• [What this task involves]: Arrange every line of text from the rows below into one numbered list, skipping blank lines. Don't include the pictures in your answer.

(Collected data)
----------

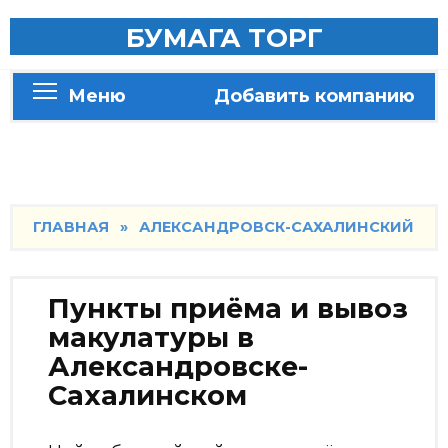
Skip
БУМАГА ТОРГ
to
content
Меню
Добавить компанию
ГЛАВНАЯ
»
АЛЕКСАНДРОВСК-САХАЛИНСКИЙ
Пункты приёма и вывоз
макулатуры в
Александровске-
Сахалинском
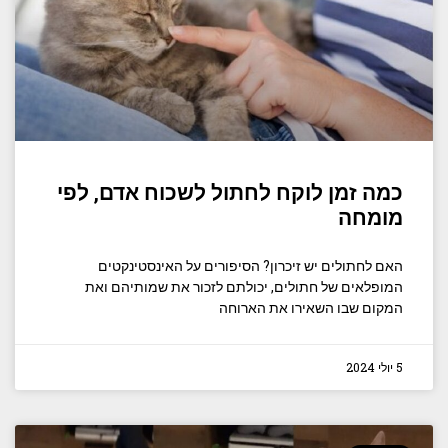
כמה זמן לוקח לחתול לשכוח אדם, לפי
מומחה
האם לחתולים יש זיכרון? הסיפורים על האינסטינקטים
המופלאים של חתולים, יכולתם לזכור את שמותיהם ואת
המקום שבו השאירו את הארוחה
5 יולי 2024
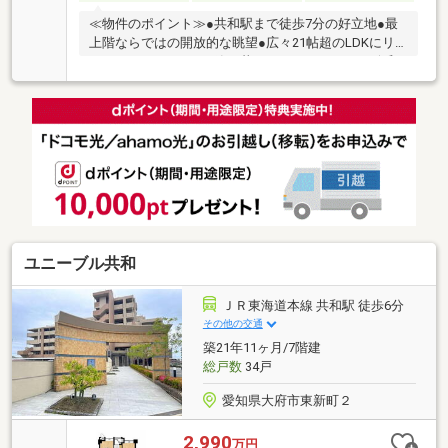
≪物件のポイント≫●共和駅まで徒歩7分の好立地●最
上階ならではの開放的な眺望●広々21帖超のLDKにリ
フォーム●ペットと一緒に暮らせるマンション ＊令和7
年に間取りや水回りを一新するフルリフォームを実
施。愛犬や愛猫と快適な新生活を始められます。 ≪周
辺環境のポイント≫●中学校まで徒歩3分で通学も安心
●業務スーパーまで徒歩6分で便利●保育園や郵便局も
徒歩7分圏内 ＊駅徒歩7分の利便性に加え、学校やスー
パー、保育園が身近に揃う充実した住環境。日々の買
い物や子育てがスムーズに行える、暮らしやすいロケ
ーションです。
ユニーブル共和
ＪＲ東海道本線 共和駅 徒歩6分
その他の交通
築21年11ヶ月/7階建
総戸数
34戸
愛知県大府市東新町２
2,990
万円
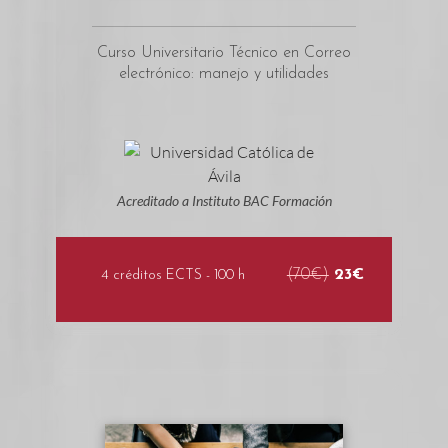
Curso Universitario Técnico en Correo
electrónico: manejo y utilidades
Acreditado a Instituto BAC Formación
(70€)
23€
4 créditos ECTS - 100 h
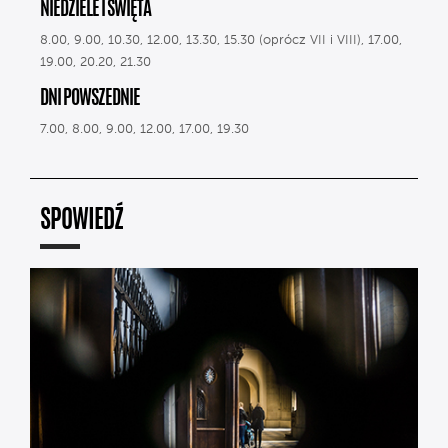
NIEDZIELE I ŚWIĘTA
8.00, 9.00, 10.30, 12.00, 13.30, 15.30 (oprócz VII i VIII), 17.00,
19.00, 20.20, 21.30
DNI POWSZEDNIE
7.00, 8.00, 9.00, 12.00, 17.00, 19.30
SPOWIEDŹ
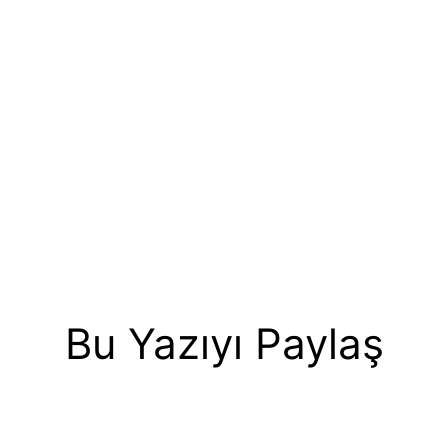
Bu Yazıyı Paylaş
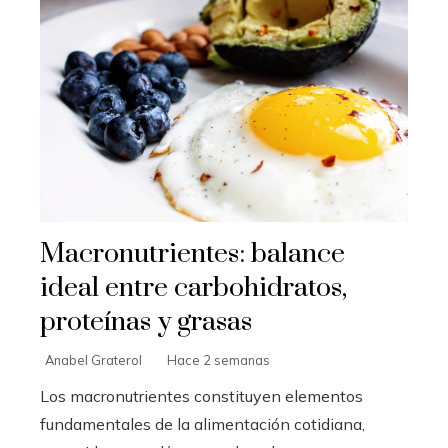
Macronutrientes: balance
ideal entre carbohidratos,
proteínas y grasas
Anabel Graterol
Hace 2 semanas
Los macronutrientes constituyen elementos
fundamentales de la alimentación cotidiana,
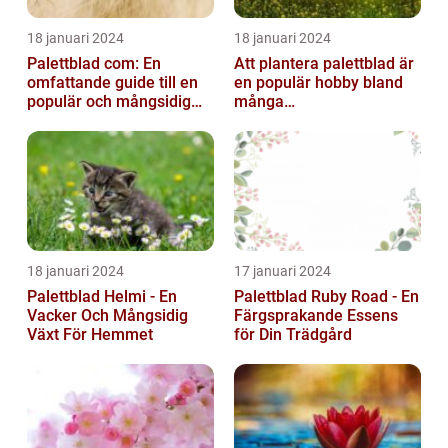
18 januari 2024
18 januari 2024
Palettblad com: En
Att plantera palettblad är
omfattande guide till en
en populär hobby bland
populär och mångsidig
många
växt
trädgårdsentusiaster och
kan bidra till att ...
18 januari 2024
17 januari 2024
Palettblad Helmi - En
Palettblad Ruby Road - En
Vacker Och Mångsidig
Färgsprakande Essens
Växt För Hemmet
för Din Trädgård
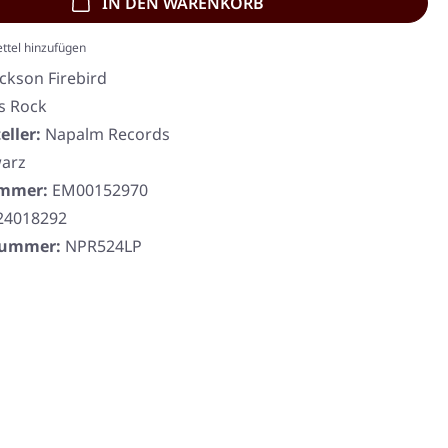
IN DEN WARENKORB
ttel hinzufügen
ackson Firebird
s Rock
eller:
Napalm Records
arz
ummer:
EM00152970
24018292
rnummer:
NPR524LP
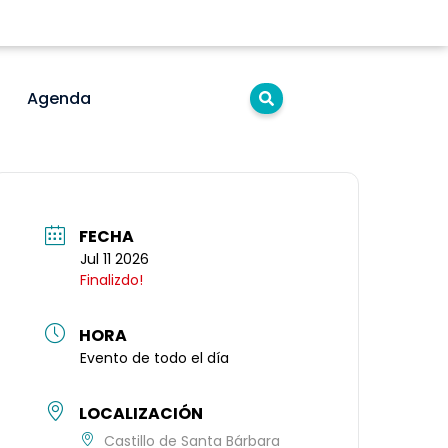
Agenda
FECHA
Jul 11 2026
Finalizdo!
HORA
Evento de todo el día
LOCALIZACIÓN
Castillo de Santa Bárbara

----------

• [Problem solution]:
1. Skip
2. БУМАГА ТОРГ
3. to
4. content
5. Меню
6. Добавить компанию
7. ГЛАВНАЯ
8. »
9. АЛЕКСАНДРОВСК-САХАЛИНСКИЙ
10. Пункты приёма и вывоз
11. макулатуры в
12. Александровске-
13. Сахалинском
14. כמה זמן לוקח לחתול לשכוח אדם, לפי
15. מומחה
16. האם לחתולים יש זיכרון? הסיפורים על האינסטינקטים
17. המופלאים של חתולים, יכולתם לזכור את שמותיהם ואת
18. המקום שבו השאירו את הארוחה
19. 5 יולי 2024
20. ≪物件のポイント≫●共和駅まで徒歩7分の好立地●最
21. 上階ならではの開放的な眺望●広々21帖超のLDKにリ
22. フォーム●ペットと一緒に暮らせるマンション ＊令和7
23. 年に間取りや水回りを一新するフルリフォームを実
24. 施。愛犬や愛猫と快適な新生活を始められます。 ≪周
25. 辺環境のポイント≫●中学校まで徒歩3分で通学も安心
26. ●業務スーパーまで徒歩6分で便利●保育園や郵便局も
27. 徒歩7分圏内 ＊駅徒歩7分の利便性に加え、学校やスー
28. パー、保育園が身近に揃う充実した住環境。日々の買
29. い物や子育てがスムーズに行える、暮らしやすいロケ
30. ーションです。
31. ユニーブル共和
32. ＪＲ東海道本線 共和駅 徒歩6分
33. その他の交通
34. 築21年11ヶ月/7階建
35. 総戸数
36. 34戸
37. 愛知県大府市東新町２
38. 2,990
39. 万円
40. Curso Universitario Técnico en Correo
41. electrónico: manejo y utilidades
42. Acreditado a Instituto BAC Formación
43. (70€)
44. 23€
45. 4 créditos ECTS - 100 h
46. NIEDZIELE I ŚWIĘTA
47. 8.00, 9.00, 10.30, 12.00, 13.30, 15.30 (oprócz VII i VIII), 17.00,
48. 19.00, 20.20, 21.30
49. DNI POWSZEDNIE
50. 7.00, 8.00, 9.00, 12.00, 17.00, 19.30
51. SPOWIEDŹ
52. Bu Yazıyı Paylaş
53. Macronutrientes: balance
54. ideal entre carbohidratos,
55. proteínas y grasas
56. Anabel Graterol
57. Hace 2 semanas
58. Los macronutrientes constituyen elementos
59. fundamentales de la alimentación cotidiana,
60. 18 januari 2024
61. 18 januari 2024
62. Palettblad com: En
63. Att plantera palettblad är
64. omfattande guide till en
65. en populär hobby bland
66. populär och mångsidig
67. många
68. växt
69. trädgårdsentusiaster och
70. kan bidra till att ...
71. 18 januari 2024
72. 17 januari 2024
73. Palettblad Helmi - En
74. Palettblad Ruby Road - En
75. Vacker Och Mångsidig
76. Färgsprakande Essens
77. Växt För Hemmet
78. för Din Trädgård
79. IN DEN WARENKORB
80. ttel hinzufügen
81. ackson Firebird
82. s Rock
83. eller:
84. Napalm Records
85. arz
86. ummer:
87. EM00152970
88. 24018292
89. rnummer:
90. NPR524LP
91. Agenda
92. FECHA
93. Jul 11 2026
94. Finalizdo!
95. HORA
96. Evento de todo el día
97. LOCALIZACIÓN
98. Castillo de Santa Bárbara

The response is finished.